Another new thing that Mercedes is making a big deal of is the telemetry system for fleet management. They claim this means that the van “Becomes a node on the internet of things.” In other words, the vehicle will be permanently connected to the internet. As Daimler put it in their press event, “Connectivity is a fixed part of the Sprinter DNA. ProConnect is the operating system of our Sprinter hardware.” There will be a smartphone app that allows the driver to access vehicle data and functions.
That raises a couple of issues. If there’s a smartphone app, how long until it gets hacked? Also, does this mean that our vans will rat us out to the dealership? “Fully connected” vans sound great for fleet managers, but do individual owners want more dealer spam as part of the supposedly intelligent products and services?
The telemetry functions require a data link, and it seems like a passenger-accessible WiFi hotspot will also be offered, at least on the passenger equipped vans. Hopefully that doesn’t mean we have to subscribe to a plan just to keep the vehicle on the road.
The central dash display element uses the latest version of the MBUX infotainment operating system. It’s light years ahead of the Audio 15 stereo head unit on the current Sprinters, but like all automotive displays it’s only after you’ve tried to use it while driving that its true usability becomes apparent. Good luck ripping that unit out and replacing it with an aftermarket one! There’s a lower-spec dash that does look like it comes equipped with a regular single-DIN stereo head unit.
There also appeared to be a couple more features on offer from a safety and comfort perspective. Blindspot assist now gets rear cross traffic alert and exit alert. The windscreen wiper system gets a different fluid spray pattern called “Wet wiper system” to make things safer. There’s a 360 degree view of the van when you back up, and the backup marker lines bend to show where the vehicle will end up based on your current steering wheel position. These are things that many cars have had for a long time, but it’s new to Sprinters. Some other new features that were shown in presentations but not elaborated on were traffic sign assist, attention assist, and active distance assist (Distronic). Finally it appears that there will be electric seat adjustment controls (hopefully also with key-based memory).
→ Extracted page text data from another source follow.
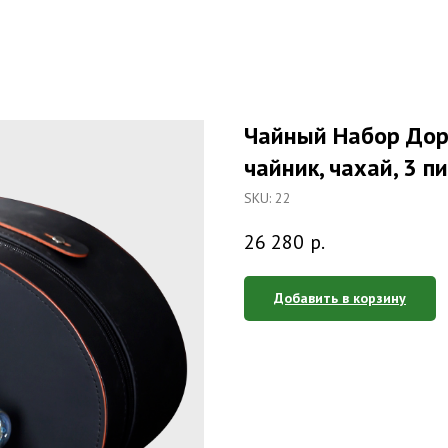
Чайный Набор Дор
чайник, чахай, 3 
SKU:
22
26 280
р.
Добавить в корзину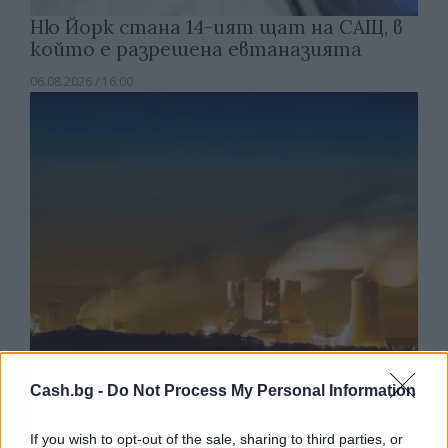
Ню Йорк стана 14-ият щат на САЩ, в
който е разрешена евтаназията
06.08.2026 / 16:00
Cash.bg -
Do Not Process My Personal Information
Спадането на Дунав принуди Румъния
да възобнови работата на въглищна
електроцентрала
If you wish to opt-out of the sale, sharing to third parties, or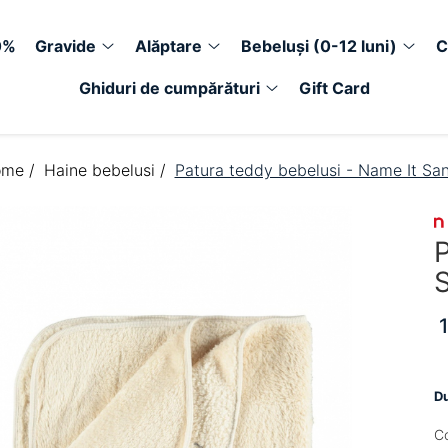
0%
Gravide
Alăptare
Bebeluși (0-12 luni)
C
Ghiduri de cumpărături
Gift Card
me /
Haine bebelusi /
Patura teddy bebelusi - Name It Sa
P
Du
C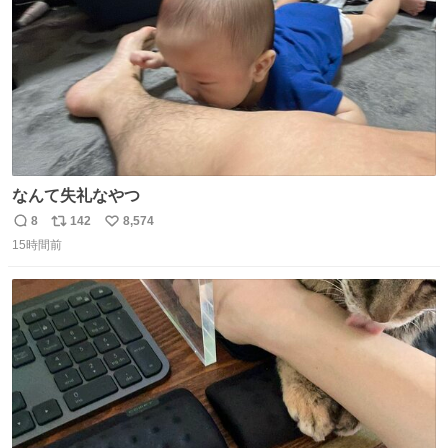
なんて失礼なやつ
8
142
8,574
返
リ
い
15時間前
信
ポ
い
数
ス
ね
ト
数
数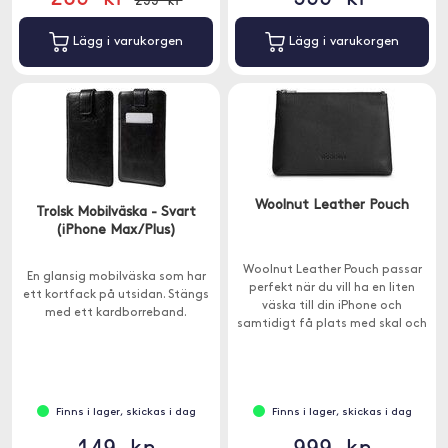
Lägg i varukorgen
Lägg i varukorgen
Woolnut Leather Pouch
Trolsk Mobilväska - Svart
(iPhone Max/Plus)
Woolnut Leather Pouch passar
En glansig mobilväska som har
perfekt när du vill ha en liten
ett kortfack på utsidan. Stängs
väska till din iPhone och
med ett kardborreband.
samtidigt få plats med skal och
andra småsaker.
Finns i lager, skickas i dag
Finns i lager, skickas i dag
149 kr
999 kr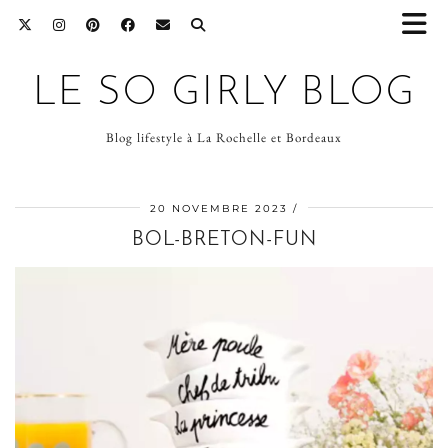
LE SO GIRLY BLOG
Blog lifestyle à La Rochelle et Bordeaux
20 NOVEMBRE 2023
BOL-BRETON-FUN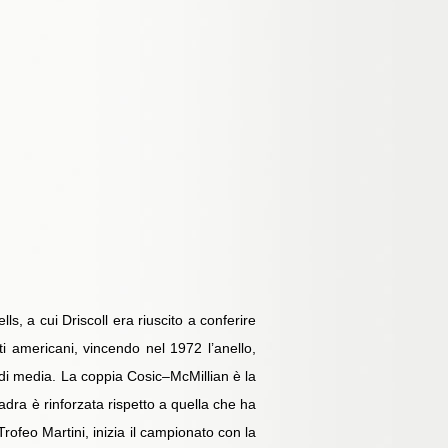
s, a cui Driscoll era riuscito a conferire
ti americani, vincendo nel 1972 l’anello,
ti di media. La coppia Cosic–McMillian è la
squadra è rinforzata rispetto a quella che ha
Trofeo Martini, inizia il campionato con la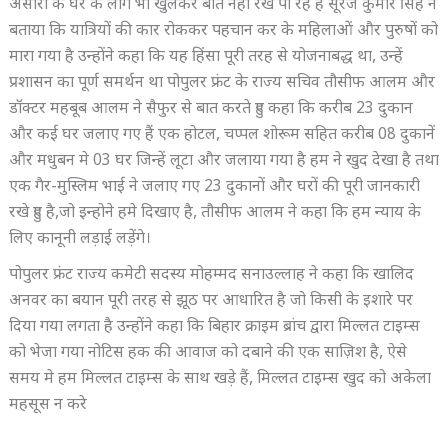
अंसारी के घर के लोग भी खुलकर बात नही रख पा रहे हैं सूरज कुमार सिंह ने
बताया कि यात्रियों की कार रोककर पहचान कर के महिलाओं और पुरुषों को
मारा गया है उन्होंने कहा कि यह हिंसा पूरी तरह से योजनाबद्ध था, उन्हें
प्रशासन का पूर्ण समर्थन था पोपुलर फ्रंट के राज्य सचिव तौसीफ आलम और
डॉक्टर महबूब आलम ने सैफुर से बात करते हुए कहा कि करीब 23 दुकान
और कई घर जलाए गए हैं एक होटल, चप्पल शोरूम सहित करीब 08 दुकानें
और मधुबन मे 03 घर जिन्हें लूटा और जलाया गया है हम ने खुद देखा है तथा
एक गैर-मुस्लिम भाई ने जलाए गए 23 दुकानों और घरों की पूरी जानकारी
रखे हुए है,जो इन्होने हमे दिखाए है, तौसीफ आलम ने कहा कि हम न्याय के
लिए कानूनी लड़ाई लड़ेंगे।
पोपुलर फ्रंट राज्य कमेटी सदस्य मोहम्मद सनाउल्लाह ने कहा कि खालिद
अनवर का बयान पूरी तरह से झूठ पर आधारित है जो किसी के इशारे पर
दिया गया लगता है उन्होंने कहा कि बिहार क्राइम ब्रांच द्वारा मिल्लत टाइम्स
को भेजा गया नोटिस हक की आवाज को दबाने की एक साज़िश है, ऐसे
समय मे हम मिल्लत टाइम्स के साथ खड़े हैं, मिल्लत टाइम्स खुद को अकेला
महसूस न करे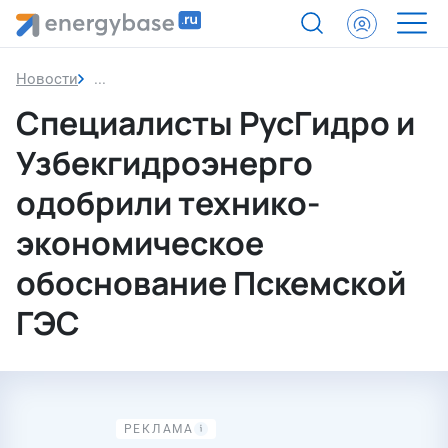
Новости
Специалисты РусГидро и Узбекгидроэнерго одо
Специалисты РусГидро и
Узбекгидроэнерго
одобрили технико-
экономическое
обоснование Пскемской
ГЭС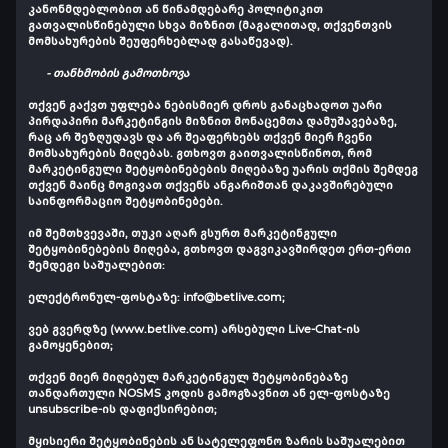
კანონმდებლობით ან წინამდებარე პოლიტიკით
გათვალისწინებული სხვა მიზნით (მაგალითად, თქვენთვის
მომსახურების შეუფერხებლად გასაწევად).
- თანხმობის გამოთხოვა
თქვენ გაქვთ უფლება ნებისმიერ დროს განაცხადოთ უარი
პირდაპირი მარკეტინგის მიზნით მონაცემთა დამუშავებაზე,
რაც არ შეზღუდავს და არ შეაფერხებს თქვენ მიერ ჩვენი
მომსახურების მიღებას. გთხოვთ გაითვალისწინოთ, რომ
მარკეტინგული შეტყობინებების მიღებაზე უარის თქმის შემდეგ
თქვენ მაინც მოგივათ თქვენს ანგარიშთან დაკავშირებული
საინფორმაციო შეტყობინებები.
იმ შემთხვევაში, თუკი აღარ გსურთ მარკეტინგული
შეტყობინებების მიღება, გთხოვთ დაგვიკავშირდეთ ერთ-ერთი
შემდეგი საშუალებით:
ელექტრონულ-ფოსტაზე:
info@betlive.com
;
ვებ გვერდზე (www.betlive.com) არსებული Live-Chat-ის
გამოყენებით;
თქვენ მიერ მიღებულ მარკეტინგულ შეტყობინებაზე
თანდართული NOSMS კოდის გამოგზავნით ან ელ-ფოსტაზე
unsubscribe-ის დაფიქსირებით;
მყისიერი შეტყობინების ან სატელეფონო ზარის საშუალებით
One press picture showed two-person passenger bench seats with controls for reclining. Daimler claim they’ve made these seats more comfortable, and added practical cupholders and USB charging.
In the press release, Daimler mentioned 8 body variants from 3.0 to 5.5 tons (sounds like 4 lengths, 2500/3500 – same as today). The USA has never had the shortest length vehicle. It wasn’t clear from the press release whether there will be high and low roof versions of the van. When you add up all the different permutations, apparently there are 1700+ actual variants available. That obviously doesn’t include all the optional extras.
So, on first looks there appear to be some interesting cosmetic changes that might make the vehicle more appealing to drive and the option of a gasoline engine to grab back some of the market that the Transit and ProMaster have been running away with. The external styling changes are likely to be relatively polarizing, but my guess is that after a year or so we really won’t care what the van looks like, so long as it performs, and so long as none of the new features get in the way of creating a DIY conversion.